Karen Posted Tue 27th of August, 2019 16:08:07 PM
The physician selected 52648 for this procedure: "Using the bipolar prostate loop, I began resecting first the large ball-valving median lobe followed by the lateral lobes. Once a large portion of prostate tissue was removed and hemostasis was good, an Ellik evacuator was used to remove the prostate chips...Once the mass of the prostate was removed, the button vaporization probe was use to sculpt the nice prostatic urethral channel at the end." I'm thinking the CPT should be 52601 since most of the prostate was resected. Which is correct?

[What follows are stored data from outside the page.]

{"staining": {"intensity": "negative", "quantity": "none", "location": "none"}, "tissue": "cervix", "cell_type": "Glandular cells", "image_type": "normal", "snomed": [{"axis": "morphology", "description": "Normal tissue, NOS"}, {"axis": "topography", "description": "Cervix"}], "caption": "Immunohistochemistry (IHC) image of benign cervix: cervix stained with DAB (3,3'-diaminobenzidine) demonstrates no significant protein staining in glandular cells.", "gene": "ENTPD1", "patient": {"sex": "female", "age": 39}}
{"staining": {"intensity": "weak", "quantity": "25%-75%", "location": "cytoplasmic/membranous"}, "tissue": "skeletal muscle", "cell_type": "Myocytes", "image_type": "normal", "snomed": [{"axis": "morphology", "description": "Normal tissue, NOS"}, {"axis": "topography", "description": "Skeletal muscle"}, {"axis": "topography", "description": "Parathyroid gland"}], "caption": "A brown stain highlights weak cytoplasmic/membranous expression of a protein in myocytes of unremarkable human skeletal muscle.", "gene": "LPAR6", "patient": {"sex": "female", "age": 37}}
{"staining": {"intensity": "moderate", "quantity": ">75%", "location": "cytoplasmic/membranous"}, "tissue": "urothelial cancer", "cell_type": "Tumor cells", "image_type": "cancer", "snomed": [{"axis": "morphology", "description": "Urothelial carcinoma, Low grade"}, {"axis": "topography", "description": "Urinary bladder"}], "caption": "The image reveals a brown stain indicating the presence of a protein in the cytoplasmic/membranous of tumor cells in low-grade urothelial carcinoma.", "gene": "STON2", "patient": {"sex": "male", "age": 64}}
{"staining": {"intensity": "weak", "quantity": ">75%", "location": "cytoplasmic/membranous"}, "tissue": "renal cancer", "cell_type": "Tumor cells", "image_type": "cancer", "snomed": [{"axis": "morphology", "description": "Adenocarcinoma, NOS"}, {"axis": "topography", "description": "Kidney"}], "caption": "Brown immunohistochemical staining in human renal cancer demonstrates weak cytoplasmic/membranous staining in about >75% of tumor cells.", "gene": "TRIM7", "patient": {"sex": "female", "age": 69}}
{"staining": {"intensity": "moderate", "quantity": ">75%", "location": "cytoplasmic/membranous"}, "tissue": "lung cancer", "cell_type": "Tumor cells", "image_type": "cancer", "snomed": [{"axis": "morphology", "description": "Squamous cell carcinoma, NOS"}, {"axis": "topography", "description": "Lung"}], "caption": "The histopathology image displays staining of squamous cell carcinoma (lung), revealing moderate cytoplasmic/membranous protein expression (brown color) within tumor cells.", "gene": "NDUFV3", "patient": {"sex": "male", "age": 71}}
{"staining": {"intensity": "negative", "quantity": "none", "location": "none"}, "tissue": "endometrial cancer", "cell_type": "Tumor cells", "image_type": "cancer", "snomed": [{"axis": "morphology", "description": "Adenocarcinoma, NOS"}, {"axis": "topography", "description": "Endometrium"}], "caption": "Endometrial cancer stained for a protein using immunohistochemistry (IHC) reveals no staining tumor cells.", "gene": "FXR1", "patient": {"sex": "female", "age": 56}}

SuperCoder Answered Wed 28th of August, 2019 03:36:06 AM
Button TURP is also known as bipolar cautery vaporization of Prostate. Provider performed most of the procedure using bipolar cautery. Therefore, it would be appropriate to use CPT code 52648 for prostate resection performed with bipolar cautery and Laser.
Hope provided information would be helpful.
Karen Posted Wed 28th of August, 2019 08:37:08 AM
Previous articles about "button TURP" have said to use 52601. In this scenario, chips were removed--that implies RESECTION, which is 52601. Please explain--if it were vaporized, there would not be prostatic chips
Karen Posted Wed 28th of August, 2019 08:42:10 AM
Look at the question from April 16, 2010, which states that although it resembles 52648, 52601 should be used.
SuperCoder Answered Thu 29th of August, 2019 08:20:54 AM
Thank you for the follow up query.
Prostate surgery has undergone lot of changes in recent years. Different type of prostate surgeries are performed through different ways. In your case, bipolar prostate loop was used to resect the prostate and later button vaporization was used to sculpt the prostatic channel. Vaporization of prostate performed through button would be coded with CPT code 52601. Had the vaporization been performed through laser, CPT code 52648 would had been the code of choice.
The word vaporization can lead to confusion since vaporization is performed through laser as well as button. It is requested to verify the exact procedure details from the medical records to avoid any denials.